As illustrated in Figures 2 and 6, a vehicle for use in the track is shown generally at 50. The vehicle 50 comprises an outer wall 52 which may be formed of an inflatable body as is commonly known in the art. The vehicle 50 includes a bottom panel 54 which provides a surface for an occupants to sit on within the outer wall. As illustrated in Figure 4 the bottom panel 58 may include a plate 56 therein. The plate 56 may be formed of any conductive material, such as, by way of non-limiting example, aluminum, steel, stainless steel or the like. It will also be appreciated that the plate may be formed of a continuous uniform member or may optionally be formed of a plurality of members, windings or coils. The bottom surface 24 of the roller section 22 includes a plurality of rollers 30 located therealong.

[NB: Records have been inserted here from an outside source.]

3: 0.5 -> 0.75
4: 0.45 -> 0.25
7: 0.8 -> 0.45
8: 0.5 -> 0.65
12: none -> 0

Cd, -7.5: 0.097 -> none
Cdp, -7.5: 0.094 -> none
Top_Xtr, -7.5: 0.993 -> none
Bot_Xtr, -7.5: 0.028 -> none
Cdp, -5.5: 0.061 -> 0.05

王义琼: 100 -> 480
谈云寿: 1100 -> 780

As illustrated in Figures 2 and 3, the rollers 30 may be located within cavities 32 disposed in the bottom surface 24. Optionally, the rollers may be located above the bottom surface within pods 36 as illustrated in Figure 8. The rollers 30 may be unidirectional so as to rotate about a pin 40 as illustrated in Figure 5 such that the roller has an axis of rotation about the pin 40 perpendicular to the path of travel of the vehicle 50. As illustrated in Figure 8, the roller 30 may also comprise a sphere contained within the cavity 32 in either the pod 36 or the bottom surface so as to be operable to rotate in any direction thereby permitting movement of the vehicle 50 in any direction. It will be appreciated that the cavities 32 are sealed to prevent the escape of water from the track 1 2. Turning now to Figure 4, the rollers 30 space the bottom 54 of the vehicle above the bottom surface 24 of the track by a spacing distance generally indicated at 42. The spacing distance is selected to permit water to flow therepast while maintaining the plate 56 in proximity to the linear induction drive as will be discussed below. In practice it has been found that a spacing distance of between 0.075 and 1 inches (2 and 25 mm) has been useful.

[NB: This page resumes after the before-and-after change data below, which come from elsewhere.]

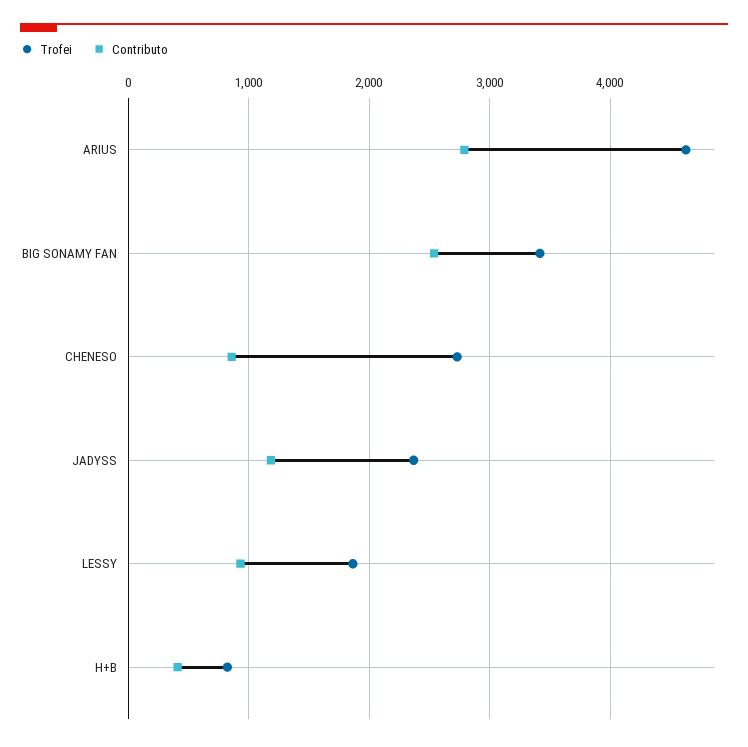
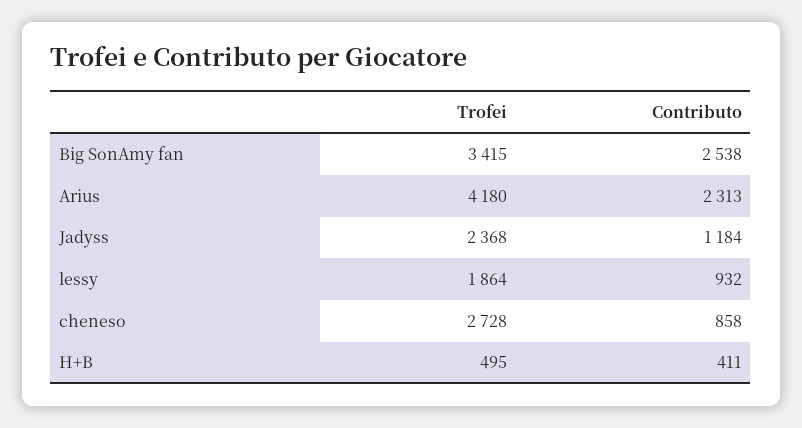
Trofei, ARIUS: 4600 -> 4180
Contributo, ARIUS: 2800 -> 2313
Trofei, H+B: 800 -> 495

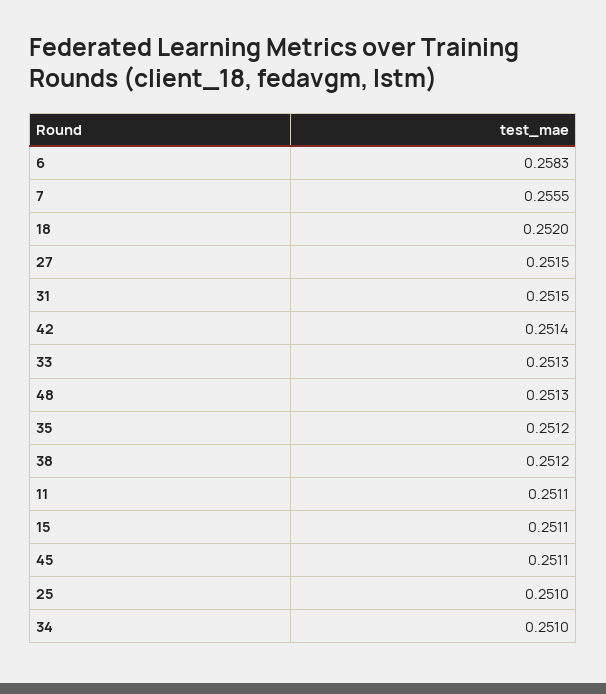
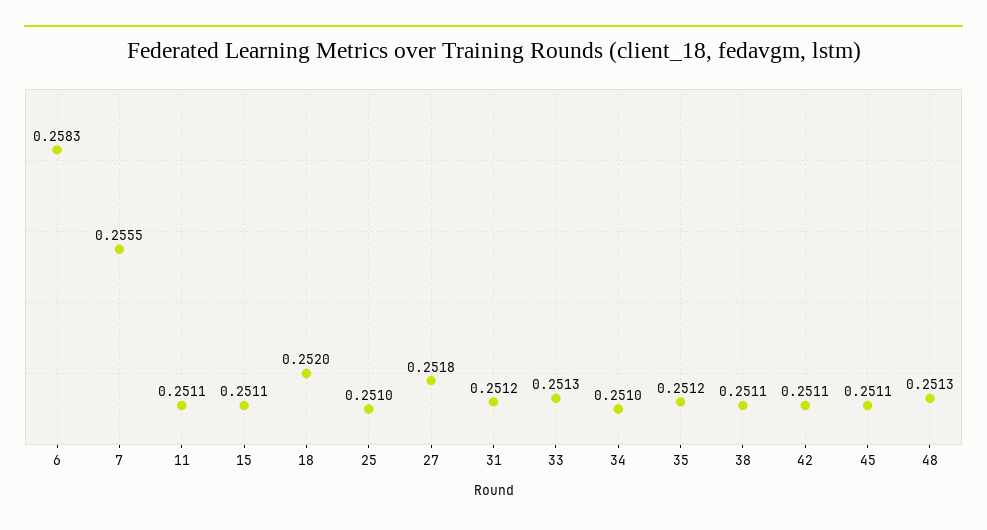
27: 0.2515 -> 0.2518
31: 0.2515 -> 0.2512
42: 0.2514 -> 0.2511
38: 0.2512 -> 0.2511

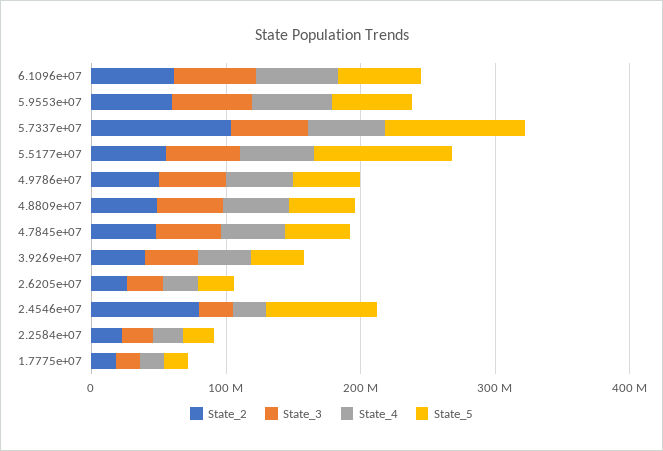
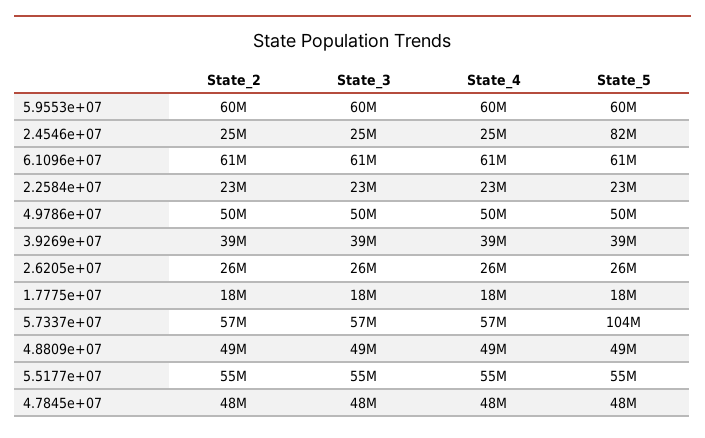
State_2, 5.7337e+07: 100000000 -> 57000000
State_5, 5.5177e+07: 100000000 -> 55000000
State_2, 2.4546e+07: 80000000 -> 25000000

The roller section 22 may optionally include a linear induction drive as illustrated in Figure 4 wherein a plurality of electromagnets 60 are located within or below the bottom surface 24 of the track. The electromagnets 60 act on and propel the plate 56 in the vehicle 50 in a desired direction according to commonly known methods. As illustrated in Figure 4, the use of rollers below the vehicle while the electromagnets are operating on the vehicle prevent the vehicle from being drawn downward under influence of the electromagnets to frictionally engage with the bottom surface 24 of the track thereby impeding movement of the vehicle.

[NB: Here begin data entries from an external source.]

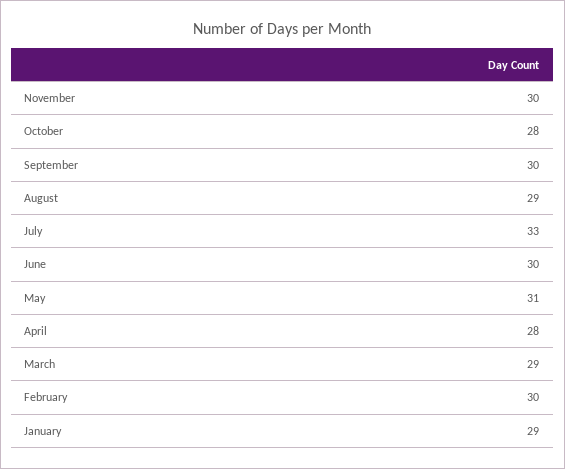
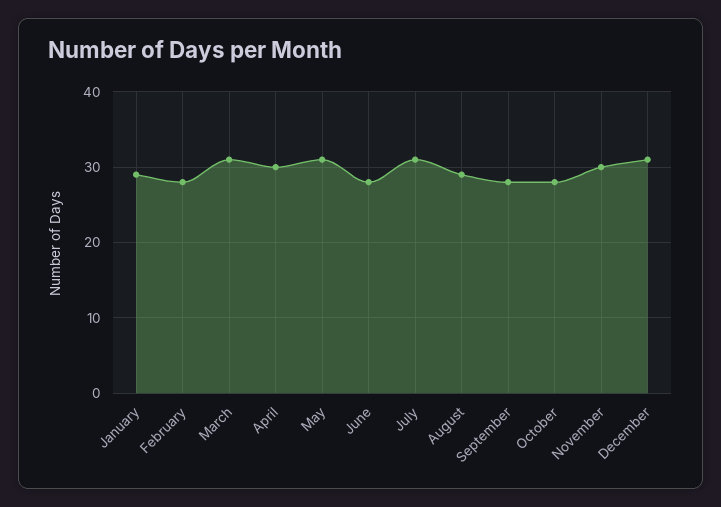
September: 30 -> 28
July: 33 -> 31
June: 30 -> 28
April: 28 -> 30
March: 29 -> 31
February: 30 -> 28
December: none -> 31

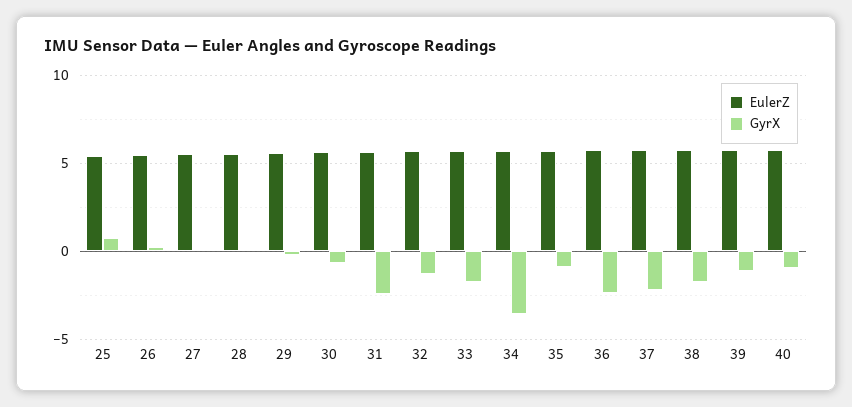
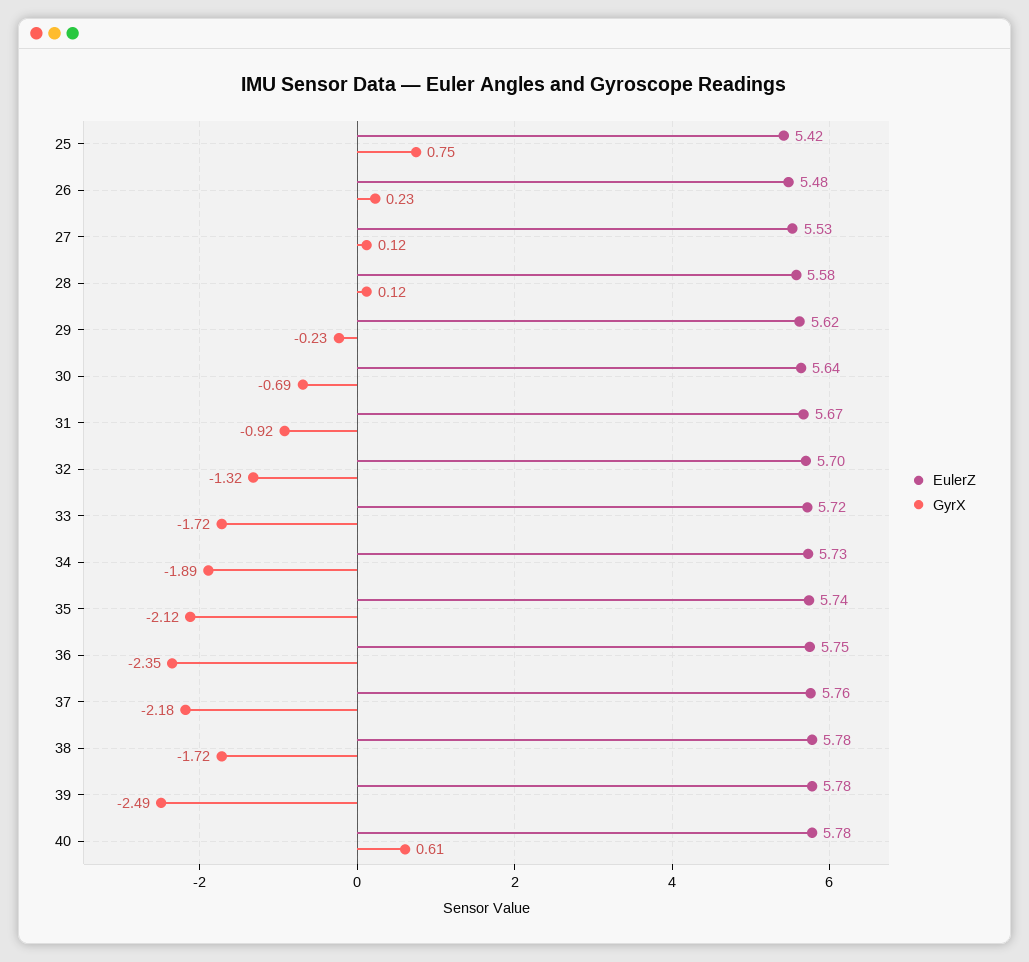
GyrX, 31: -2.5 -> -0.92
GyrX, 34: -3.5 -> -1.89
GyrX, 35: -1 -> -2.12
GyrX, 39: -1 -> -2.49
GyrX, 40: -1 -> 0.61

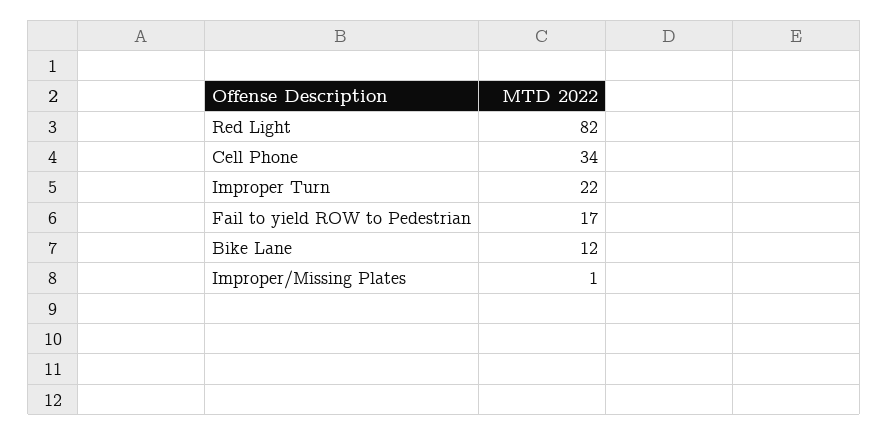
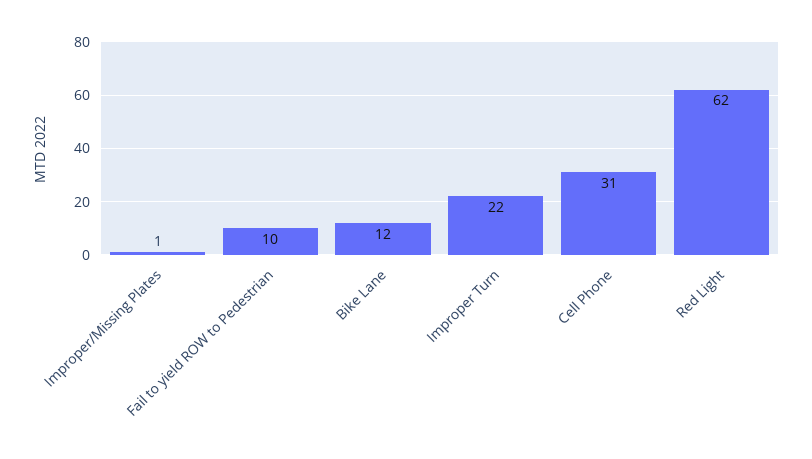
Red Light: 82 -> 62
Cell Phone: 34 -> 31
Fail to yield ROW to Pedestrian: 17 -> 10

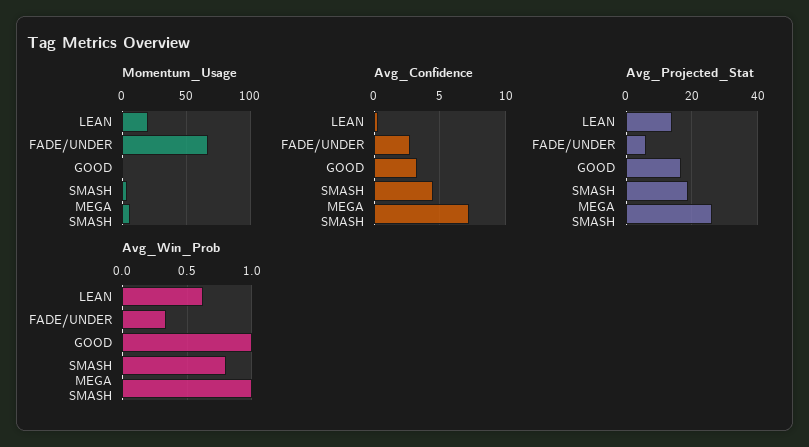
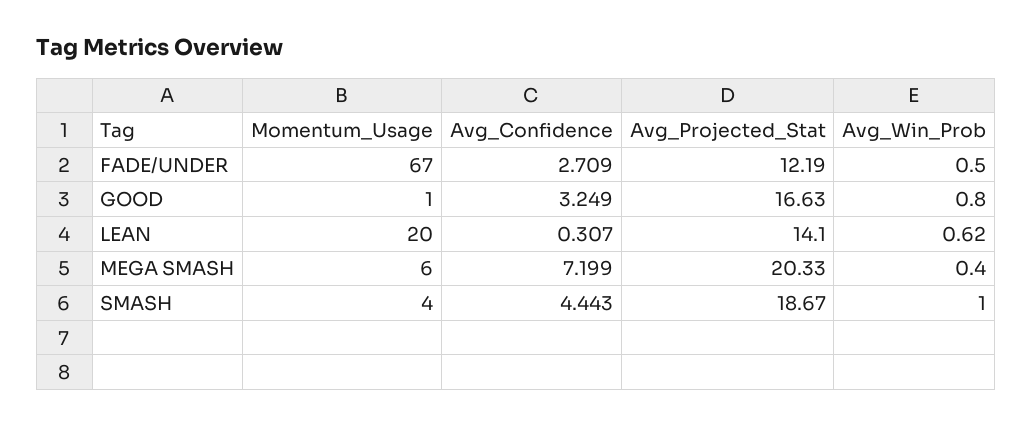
Avg_Projected_Stat, FADE/UNDER: 6 -> 12.19
Avg_Projected_Stat, MEGA SMASH: 26 -> 20.33
Avg_Win_Prob, FADE/UNDER: 0.35 -> 0.5
Avg_Win_Prob, GOOD: 1 -> 0.8
Avg_Win_Prob, SMASH: 0.8 -> 1
Avg_Win_Prob, MEGA SMASH: 1 -> 0.4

Turning now to Figure 6, a sliding section 70 of the track is illustrated. The track comprises a bottom running surface 72, and first and second side walls, 74 and 76, respectively. The bottom running surface 72 may be substantially flat or unobstructed to permit water and the vehicle to slidably translate thereover. It will be appreciated that the sliding section 70 will have a cross section corresponding to the roller section 22 so as to accommodate vehicles 50 of a common size therethrough. As illustrated in Figure 7 the bottom surface 72 of the sliding section 70 is shaped to permit water to flow therepast so as to provide a cushion of water, generally indicated at 78 to flow between the bottom surface 72 of the track and the bottom 54 of the vehicle in a direction generally indicated at 80. ln operation, the waterslide 10 may be formed of a plurality of roller and sliding sections to form an elongate path of travel for the waterslide. It will be appreciated that the sliding sections may be located on downhill portions of the path while the roller sections with linear induction motors may be provided at uphill portions or at other locations where the vehicle 50 is required to be propelled. A continuous flow of water may be provided along the waterslide 10 to carry the vehicle along the sliding sections 70 according to known methods. While specific embodiments of the invention have been described and illustrated, such embodiments should be considered illustrative of the invention only and not as limiting the invention as construed in accordance with the accompanying claims.